Most of our customers never see the wash bay. They see the truck arrive at their dock with clean, labeled, graded units. The space between those two moments is where the actual work of this business happens, and it is more methodical than people expect. A typical day moves between 30 and 60 totes through the bay, and the rhythm of it has not changed much in the four years we have been running this operation.
Morning intake
Inbound totes arrive on a flatbed or in a dry van between 7 and 9 AM. The first job is paperwork — matching the inbound bill of lading against the prior-contents declarations the shipper sent ahead by email. Anything that does not match gets set aside in the quarantine row for follow-up, not staged for wash. About 5 percent of inbound units end up in quarantine on any given week, usually because the shipper sent the paperwork for one lot and trucked another.
Pre-wash inspection
Each tote moves to the inspection pad before the wash. A wash crew member walks around the unit looking for cage damage, valve integrity, bottle stress marks, and label residue. Roughly 12 percent of inbound units fail at this stage and route to the parts-recovery line rather than the wash. The cage gets stripped for steel, the valve for parts, and the bottle for grind. The other 88 percent move into the wash queue.
The wash cycle itself
Standard food-side wash is a triple-rinse with caustic at 140 F, total cycle time about 11 minutes per tote. Industrial-side wash adds a solvent flush stage depending on prior contents and runs about 18 minutes. The wash skid is fed from a 1,500-gallon heated reservoir with closed-loop water recovery for the first two rinse stages — only the final rinse uses fresh water, which keeps the daily water draw manageable.

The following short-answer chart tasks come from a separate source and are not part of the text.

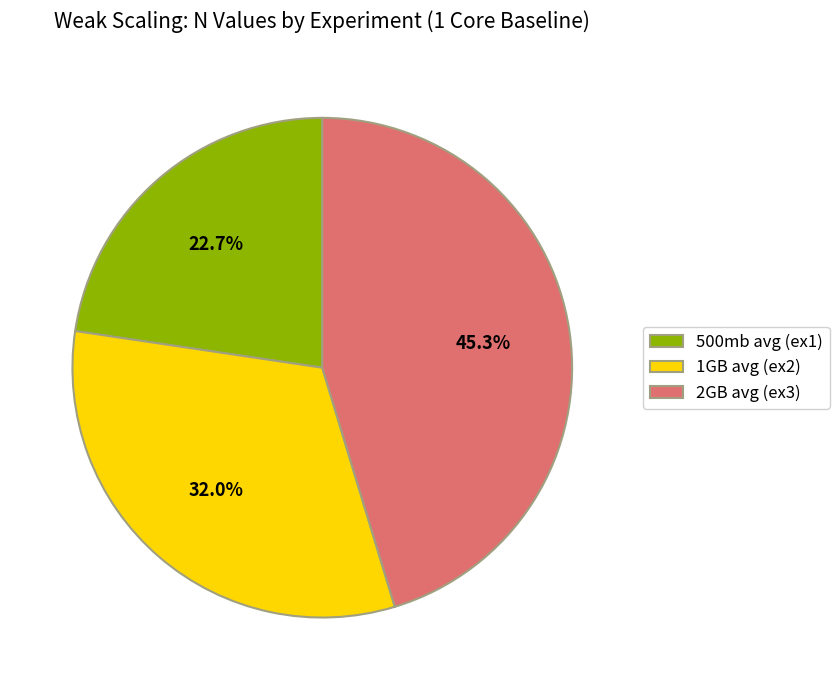

To the nearest percent, what is the average slice percentage?

33%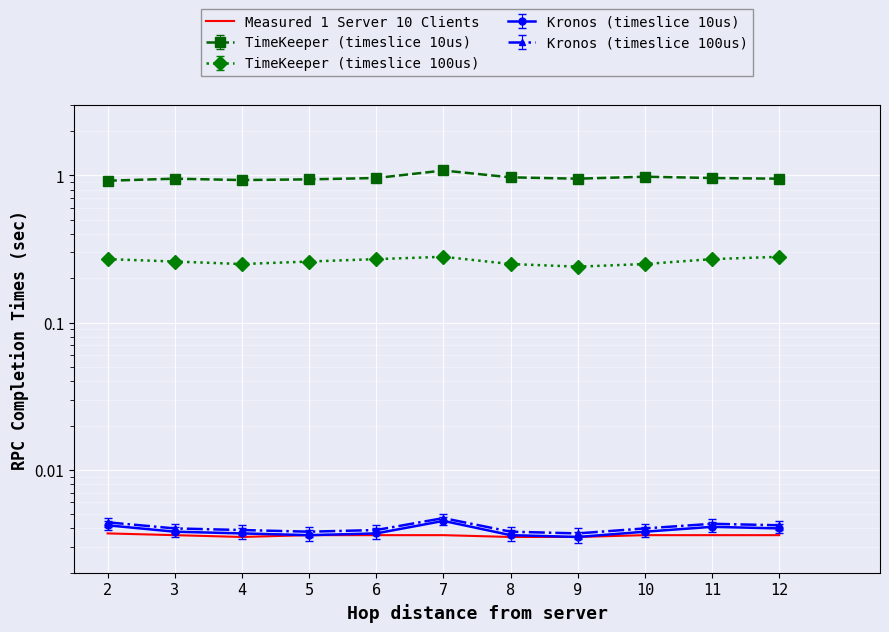

At which label is the value closest to 0?

4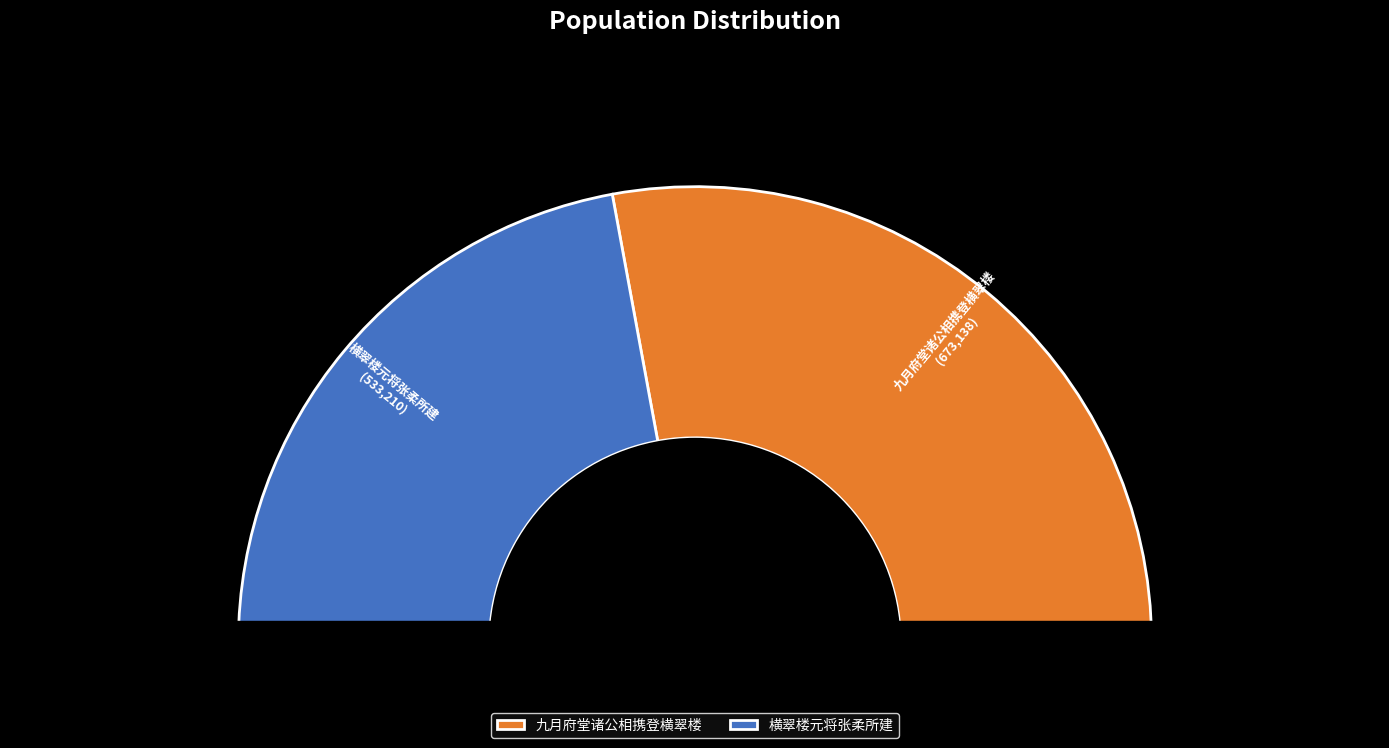

Is it true that 横翠楼元将张柔所建 is 54% of the pie?

False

- Inbound paperwork verification
- Pre-wash physical inspection
- Triple-rinse and caustic wash cycle
- Cage repair and re-cage as needed
- Final inspection and grade assignment
- Wash record print, sign, and attach
- Stage for outbound load
Final grade and stage
Post-wash, each tote gets a final inspection and a grade label — Premium, Standard, Industrial, or Reject. The grade goes on a physical label and into the per-tote wash record that travels with the unit. Premium units stage in the covered yard; Standard goes to the bulk pad; Industrial routes to its own row. By 4 PM the day batch is staged, photographed for inventory, and ready for outbound assignment.
The wash bay runs on routine. Every tote that goes through the same sequence the same way is one less variable when a buyer calls a year later asking what they got.